Four States had neglected to comply with the recent act of Congress reapportioning representation, having elected their twenty-one members by general ticket. The language of the statute was explicit: “In every case where a State is entitled to more than one Representative, the number to which each State shall be entitled under this apportionment shall be elected by districts composed of contiguous territory equal in number to the number of Representatives, to which said State may be entitled, no one district electing more than one Representative."[170] Now all but two of these twenty-one Representatives were Democrats. Would a Democratic majority punish this flagrant transgression of Federal law by unseating the offenders?
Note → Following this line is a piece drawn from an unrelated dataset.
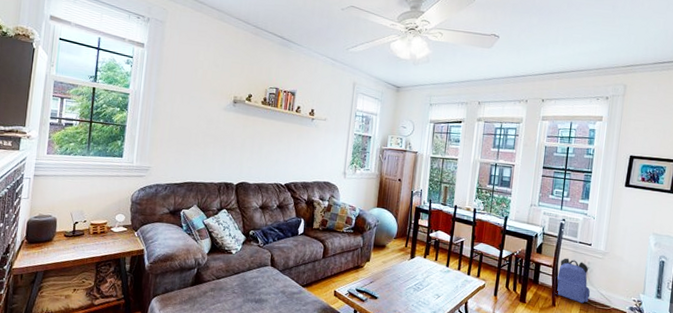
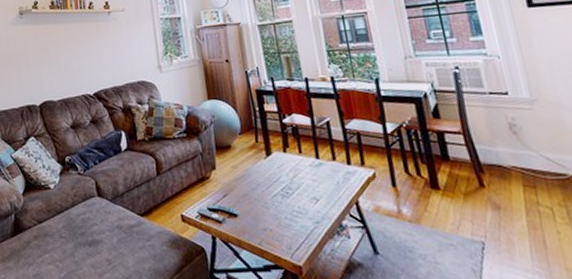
backpack: present [556,258,591,304] -> none [471,117,532,177]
In self-respect the Democratic members of the House could not do less than appoint a committee to investigate whether the representatives in question had been elected “in conformity to the Constitution and the law."[171] Thereupon it devolved upon the six Democratic members of this committee of nine to construct a theory, by which they might seat their party associates under cover of legality. Not that they held any such explicit mandate from the party, nor that they deliberately went to work to pervert the law; they were simply under psychological pressure from which only men of the severest impartiality could free themselves. The work of drafting the majority report (it was a foregone conclusion that the committee would divide), fell to Douglas. It pronounced the law of 1842 “not a law made in pursuance of the Constitution of the United States, and valid, operative, and binding upon the States.” Accordingly, the representatives of the four States in question were entitled to their seats.
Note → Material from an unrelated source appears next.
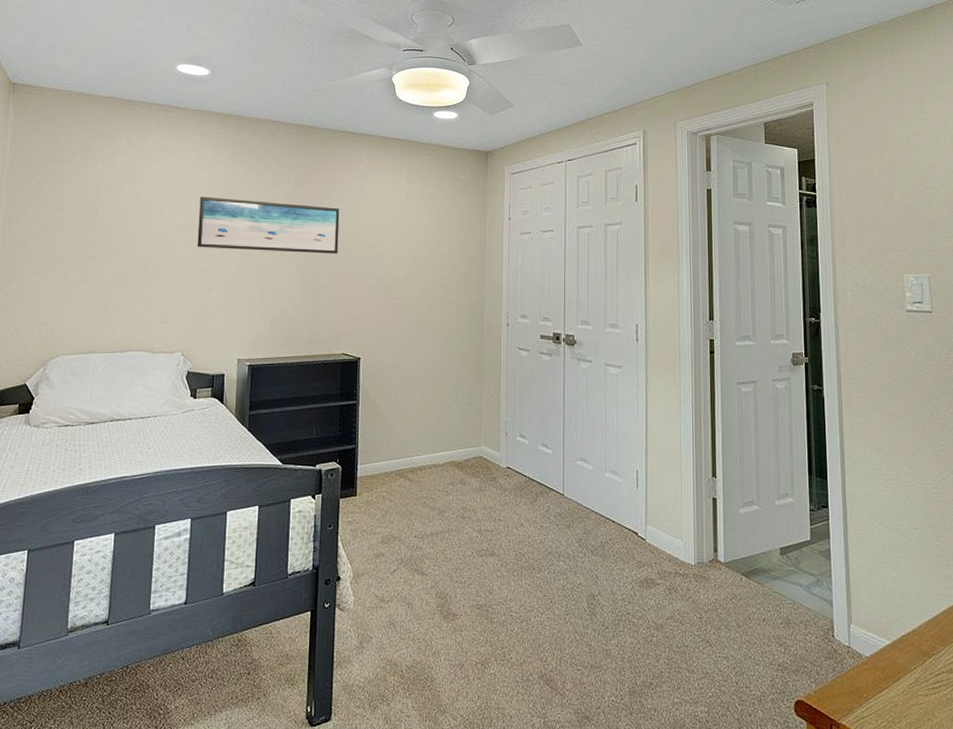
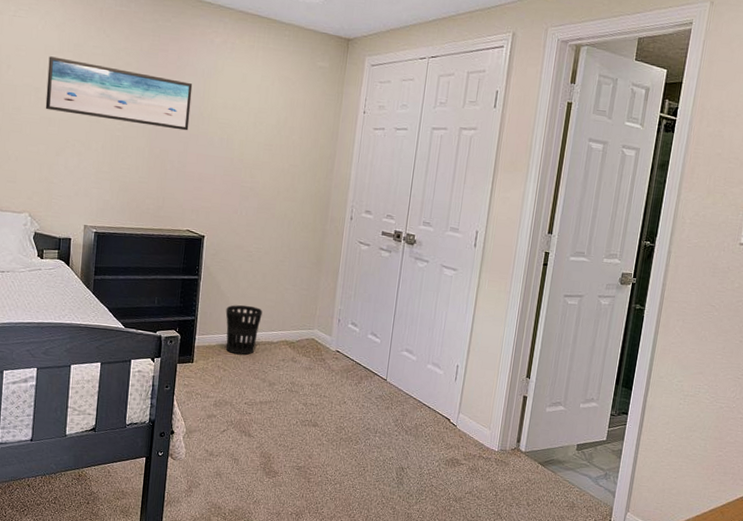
wastebasket: none [387,427,426,482] -> present [225,305,263,355]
By what process of reasoning had Douglas reached this conclusion? The report directed its criticism chiefly against the second section of the Act of 1842, which substituted the district for the general ticket in congressional elections. The Constitution provides that “the Times, Places, and Manner of holding elections for Senators and Representatives, shall be prescribed in each State by the Legislature thereof; but the Congress may at any time by Law make or alter such Regulations.” But by the law of 1842, contended the report, Congress had only partially exercised its power, and had attempted “to subvert the entire system of legislation adopted by the several States of the Union, and to compel them to conform to certain rules established by Congress for their government.” Congress “may” make or alter such regulations, but “the right to change State laws or to enact others which shall suspend them, does not imply the right to compel the State legislatures to make such change or new enactments.” Congress may exercise the privilege of making such regulations, only when the State legislatures refuse to act, or act in a way to subvert the Constitution. If Congress acts at all in fixing times, places, and manner of elections, it must act exhaustively, leaving nothing for the State legislatures to do. The Act of 1842 was general in its nature, and inoperative without State legislation. The history of the Constitutional Convention of 1787 was cited to prove that it was generally understood that Congress would exercise this power only in a few specified cases.[172]